Seth: I grew up on an actual farm.
Jeremy: Bree lived in a rural area as a kid before moving to Green Bay. And I grew up in the town Mankato which is where Seth is from too, sort of. And behind my house was just fields. Like big open fields.
Seth: Prairie country.
Jeremy: Prairie country for sure. Growing up I just spent a lot of time in open spaces, there wasn’t a lot to do besides biking down country roads and stuff. Even in high school when Seth and I started to know each other, growing up in a place like that most of what you do is go out into the country. Go out into nature but nature is mostly open space. I spent a lot of time in big open spaces.
Do you think that time spent in open spaces is obvious in your music?
Jeremy: In this album for sure because I spent a lot of time thinking about that time and sort of tried to place myself in that space of like being in a small town or feeling like you’re in the middle of nowhere. I hope it comes across. At least, especially in this record because it was on my mind.
I feel like we almost just had that moment where in a movie they say the title of the movie
Seth: I was talking about that just last night. I love when they do that in movies. Especially when the camera kind of like zooms in but just a little bit. As a quick aside I was watching The Condemned which is an.. ok wrestling movie. And they say “the condemned” three or four times in that movie and each time I was like “YEAH”. It’s like art making fun of itself a little bit. Or being self aware.
This album is definitely self aware. Do you worry that these themes of isolation and being in open spaces away from people are gonna come off as like Quarantine Vibes(™)?
Seth: Should we remake the album?
Jeremy: I’ve talked about this with some friends who have heard the album and I really hope that doesn’t happen because we made this so long ago. I hope that people aren’t thinking that we’re piggybacking off current events or something. But my hope is that, with everything that’s going on, people will hear this music and it’ll just resonate with them. I hope people will be able to find things that they’re looking for when they hear this, maybe experiencing a kind of new isolation. It’s weird for me because it’s sort of written for people with similar feelings and experiences to myself. People who have maybe lived in places they didn’t think they could escape or have been in mental traps they didn’t think they could escape. And now more people can relate to that feeling. I hope that speaking to those feelings will resonate with people. I just hope it won’t come off as gimmicky or something, that would be frustrating.
Jeremy, you especially have been pretty vocal about this. Do you have anything to say to other artists who are dealing with delays and basically everything being on fire?

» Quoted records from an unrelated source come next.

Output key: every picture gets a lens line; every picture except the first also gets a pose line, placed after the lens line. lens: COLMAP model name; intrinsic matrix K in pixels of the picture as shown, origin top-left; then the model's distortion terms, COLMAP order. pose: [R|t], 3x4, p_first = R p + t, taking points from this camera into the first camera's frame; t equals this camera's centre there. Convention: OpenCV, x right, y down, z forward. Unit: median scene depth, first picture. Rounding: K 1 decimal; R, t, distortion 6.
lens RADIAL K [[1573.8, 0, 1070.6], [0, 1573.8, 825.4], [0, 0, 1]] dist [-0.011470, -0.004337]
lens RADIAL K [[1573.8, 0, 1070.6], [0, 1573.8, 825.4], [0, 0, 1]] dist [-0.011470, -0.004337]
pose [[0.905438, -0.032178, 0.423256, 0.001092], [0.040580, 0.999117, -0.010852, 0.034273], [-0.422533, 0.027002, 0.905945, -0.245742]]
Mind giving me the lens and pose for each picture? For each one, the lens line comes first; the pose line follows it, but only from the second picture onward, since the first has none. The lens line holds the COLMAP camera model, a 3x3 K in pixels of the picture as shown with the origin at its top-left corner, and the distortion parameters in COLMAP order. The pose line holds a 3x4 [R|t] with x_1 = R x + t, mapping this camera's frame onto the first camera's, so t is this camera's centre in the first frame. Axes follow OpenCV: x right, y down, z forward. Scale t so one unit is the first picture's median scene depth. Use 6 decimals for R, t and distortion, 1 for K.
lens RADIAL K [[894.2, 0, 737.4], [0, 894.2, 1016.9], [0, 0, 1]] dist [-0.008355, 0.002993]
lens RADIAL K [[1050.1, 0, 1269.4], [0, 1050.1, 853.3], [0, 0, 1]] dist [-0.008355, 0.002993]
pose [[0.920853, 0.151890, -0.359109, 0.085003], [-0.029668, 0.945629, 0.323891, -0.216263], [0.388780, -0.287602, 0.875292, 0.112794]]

Jeremy: I would say don’t rush anything. I feel like there’s this huge wave suddenly of people throwing their hands up and being like “well can’t do anything anymore, just gonna push this thing out”. And I’d just really hate to see that. Taking your time to really be happy with what you’ve made is the most important thing. Rushing to try and please other people or to show it off before it’s ready or whatever it is. Whatever pressure you feel to finish your creative project, just take your time and make sure you’re really happy with it before you put it out. The situation that we’re in doesn’t change that. It doesn’t change how you should feel about the thing you’ve made. That’s my advice [laughs].
Seth: Specifically with music, no one can tour right now so putting out an album and not being able to tour behind it is scary and a new way the music industry is being forced to evolve into. Which is scary, but things change.
Jeremy: With not being able to tour and play shows right now you can actually take more time on things. And you have to sort of rethink the process of how you put music out now. And I just wanna shout out our label, Forged Artifacts, it’s always a gamble to sink your money into a DIY band but they’re great and amidst all this craziness they’re being really supportive and I just feel really grateful to have them on our side. Thanks Matt! And that’s it!
Double Grave’s new album – Goodbye, Nowhere! – is out on 7th August through Forged Artefacts.